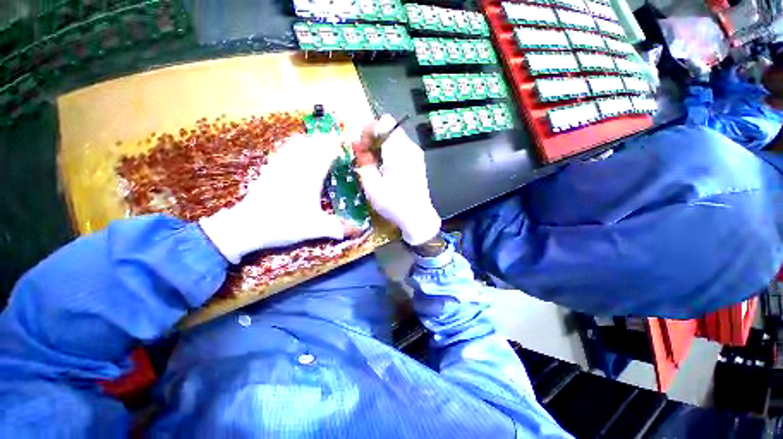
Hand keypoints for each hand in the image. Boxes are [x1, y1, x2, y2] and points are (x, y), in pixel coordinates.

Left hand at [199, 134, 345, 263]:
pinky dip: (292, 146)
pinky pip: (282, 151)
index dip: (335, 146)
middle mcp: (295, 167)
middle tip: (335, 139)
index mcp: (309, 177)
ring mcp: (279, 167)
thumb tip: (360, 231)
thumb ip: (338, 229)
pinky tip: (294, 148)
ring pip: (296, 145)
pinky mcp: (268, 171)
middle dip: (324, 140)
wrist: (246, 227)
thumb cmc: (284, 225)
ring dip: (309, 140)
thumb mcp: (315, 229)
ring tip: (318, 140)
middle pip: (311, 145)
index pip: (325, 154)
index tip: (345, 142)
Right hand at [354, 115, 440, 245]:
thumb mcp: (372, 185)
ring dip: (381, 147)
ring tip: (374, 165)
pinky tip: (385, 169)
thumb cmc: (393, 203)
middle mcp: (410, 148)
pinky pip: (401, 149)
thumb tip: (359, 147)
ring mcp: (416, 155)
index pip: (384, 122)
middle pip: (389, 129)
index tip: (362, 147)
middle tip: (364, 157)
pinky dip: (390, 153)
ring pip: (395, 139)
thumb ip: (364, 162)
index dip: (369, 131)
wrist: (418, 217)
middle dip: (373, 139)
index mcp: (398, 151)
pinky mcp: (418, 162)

==

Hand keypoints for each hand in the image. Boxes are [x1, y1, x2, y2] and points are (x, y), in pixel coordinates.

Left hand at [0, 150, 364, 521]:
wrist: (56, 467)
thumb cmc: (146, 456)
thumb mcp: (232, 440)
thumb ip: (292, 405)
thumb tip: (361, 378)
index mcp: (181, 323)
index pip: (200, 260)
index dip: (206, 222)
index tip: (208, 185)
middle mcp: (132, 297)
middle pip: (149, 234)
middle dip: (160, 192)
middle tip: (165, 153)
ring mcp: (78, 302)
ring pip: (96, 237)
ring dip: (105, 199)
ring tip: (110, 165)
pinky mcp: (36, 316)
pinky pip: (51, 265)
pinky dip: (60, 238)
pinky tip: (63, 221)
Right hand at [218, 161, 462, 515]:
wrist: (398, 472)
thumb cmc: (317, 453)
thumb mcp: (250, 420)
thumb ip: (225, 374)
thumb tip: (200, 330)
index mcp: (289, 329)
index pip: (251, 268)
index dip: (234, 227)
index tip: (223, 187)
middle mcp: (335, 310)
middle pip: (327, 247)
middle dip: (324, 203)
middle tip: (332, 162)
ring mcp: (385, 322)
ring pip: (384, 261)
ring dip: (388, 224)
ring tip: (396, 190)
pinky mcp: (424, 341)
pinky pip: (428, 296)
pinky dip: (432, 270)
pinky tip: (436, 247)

==

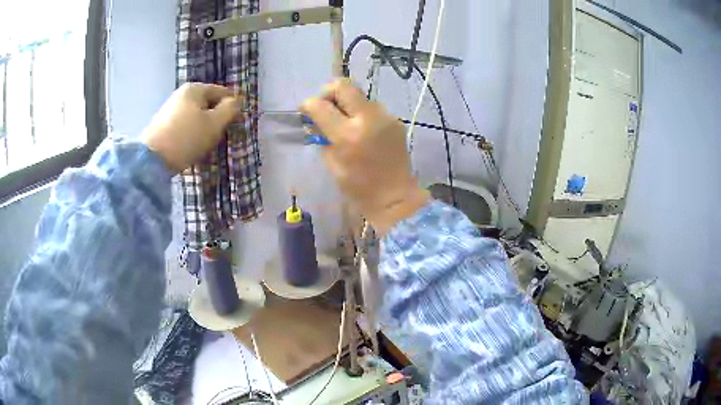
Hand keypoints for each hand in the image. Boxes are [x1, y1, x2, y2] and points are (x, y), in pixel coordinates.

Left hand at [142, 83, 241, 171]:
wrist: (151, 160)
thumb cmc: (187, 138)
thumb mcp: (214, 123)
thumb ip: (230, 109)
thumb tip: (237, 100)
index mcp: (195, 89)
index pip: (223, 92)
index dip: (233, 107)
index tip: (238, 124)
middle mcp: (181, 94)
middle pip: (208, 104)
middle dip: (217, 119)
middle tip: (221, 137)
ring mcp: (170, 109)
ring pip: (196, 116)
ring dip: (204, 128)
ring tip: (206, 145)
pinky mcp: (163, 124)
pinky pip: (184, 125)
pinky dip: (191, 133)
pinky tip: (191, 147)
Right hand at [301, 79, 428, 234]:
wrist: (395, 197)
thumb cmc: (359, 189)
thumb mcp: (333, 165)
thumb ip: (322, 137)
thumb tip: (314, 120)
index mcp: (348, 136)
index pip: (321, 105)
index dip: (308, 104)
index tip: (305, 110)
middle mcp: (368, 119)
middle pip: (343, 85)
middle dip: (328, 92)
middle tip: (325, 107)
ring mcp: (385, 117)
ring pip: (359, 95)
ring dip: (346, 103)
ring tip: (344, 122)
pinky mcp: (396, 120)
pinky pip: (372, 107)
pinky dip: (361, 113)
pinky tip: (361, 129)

▸ Exercise details:
The entries above hold a line with "middle mcp: (335, 310)" and a later line with "pinky tip: (436, 247)". Write out exactly those lines and all lines between, nothing more.

▸ Answer box:
middle mcp: (335, 310)
middle pip: (327, 247)
middle dip: (324, 203)
middle tip: (332, 162)
ring mcp: (385, 322)
ring pip: (384, 261)
ring dip: (388, 224)
ring tip: (396, 190)
pinky mcp: (424, 341)
pinky pip: (428, 296)
pinky dip: (432, 270)
pinky tip: (436, 247)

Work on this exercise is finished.